Ultrametricity and additivity criteria for phylogenetic trees: Why do they matter?
In the Fall of 2016, I was a graduate TA for an introductory course on computational genomics. One of the rewards of teaching the class was re-learning some of the material such that I can explain it in an intuitive and clear fashion to the confused students (this is called the Protége Effect). One of my most memorable example of this phenomenon was the confusion amongst students about the ultrametricity and additivity criterion for phylognetic trees. Most students were capable of understanding and regurgitating the mathematics behind these criteria and how they can be applied to building a tree, but most failed at explaining its importance. Here is how I presented it to my students. This may not be a completely accurate explanation but it was the clearest explanation that students could digest iniitally
A phylogenetic tree is simply a representation of the history of how species evolved from a common ancestor. In phylogenetic analysis, evolution is approximated by differences in genome sequences, which is, in the most crude sense, a function of mutations occurring over time within species that diverged from a common ancestor. If the distance matrix of a group of species is ultrametric, it allows you to make the following assumption about these species: the evolutionary rates (e.g. rate of mutations over time) have been constant, which consequently allows you to use UPGMA to build a tree.

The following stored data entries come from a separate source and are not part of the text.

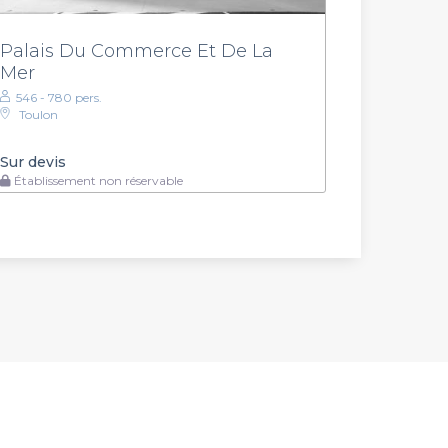
Palais Du Commerce Et De La
Mer
546 - 780 pers.
Toulon
Sur devis
Établissement non réservable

But what does that really mean? What is it about the ultrametricity criterion, $$ M_{ij} = M_{jk} \geqslant M_{ik}, $$ that is important for tree building?! How does the assumption of constant mutation rate simplify tree building?! Let me illustrate by an example. See the attached for a tree (that I got from here).
Let us focus on the leaves \(D\), \(A\), and \(C\). The distance are as follows
- \(d(A,C)=2+2=4\),
- \(d(D,A)=3+1+2=6\),
- \(d(D,C)=3+1+2=6\).
In this case, \(d(D,A)=d(D,C)=6\) but either of those distances is larger than \(d(A,C)=4\). So, we can apply the following:
- Because the distances between \(A\) and \(C\) are smaller than distances of each to \(D\), we can cluster \(A\) and \(C\) together.

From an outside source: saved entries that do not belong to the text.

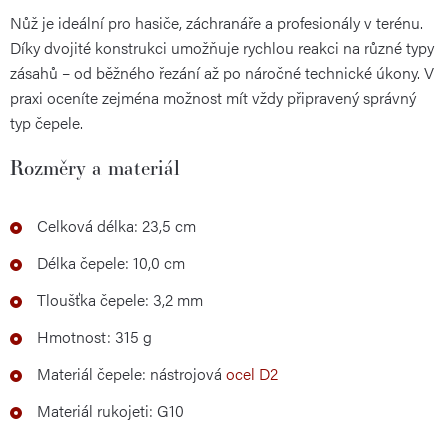
Nůž je ideální pro hasiče, záchranáře a profesionály v terénu.
Díky dvojité konstrukci umožňuje rychlou reakci na různé typy
zásahů – od běžného řezání až po náročné technické úkony. V
praxi oceníte zejména možnost mít vždy připravený správný
typ čepele.
Rozměry a materiál
Celková délka: 23,5 cm
Délka čepele: 10,0 cm
Tloušťka čepele: 3,2 mm
Hmotnost: 315 g
Materiál čepele: nástrojová
ocel D2
Materiál rukojeti: G10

- Because the distance of \(A\) and \(C\) to their closest relative \(D\) are equal, we can assume that \(A\), \(C\), and \(D\) share a common ancestor.

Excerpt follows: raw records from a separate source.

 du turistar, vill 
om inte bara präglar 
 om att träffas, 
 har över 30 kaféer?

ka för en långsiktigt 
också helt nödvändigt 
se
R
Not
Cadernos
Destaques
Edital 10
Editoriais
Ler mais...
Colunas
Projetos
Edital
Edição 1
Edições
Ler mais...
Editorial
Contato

So, to recap, the inequality (smaller than) criteria allows you to cluster species into artificial nodes where they have been assumed to diverge in their history, while the equality allows you to relate them in a equidistant fashion to their second closest relative.
The additivity criteria is just a bit more complicated than the ultrametricity criteria. So, I won’t try to illustrate it here, as I did above for ultrametricity. But you can apply a similar logic to understand intuitively why the additivity criteria, $$ (M_{ij} + M_{kl}) = (M_{il}+M_{jk}) \geqslant (M_{ik}+M_{jl}) $$ is important for building a phylogenetic tree. Nonetheless, I would like to emphasize how additivity is different from ultrametricity. In reality, mutations occur at different rates during speciation events. So, two species that are related to a common ancestor might not necessarily be equidistant from their common ancestor. In such a case, a phylogenetic tree that is additive allows you to relax the erroneous (but simplifying) assumption that the rates of mutation leading to species events is constant.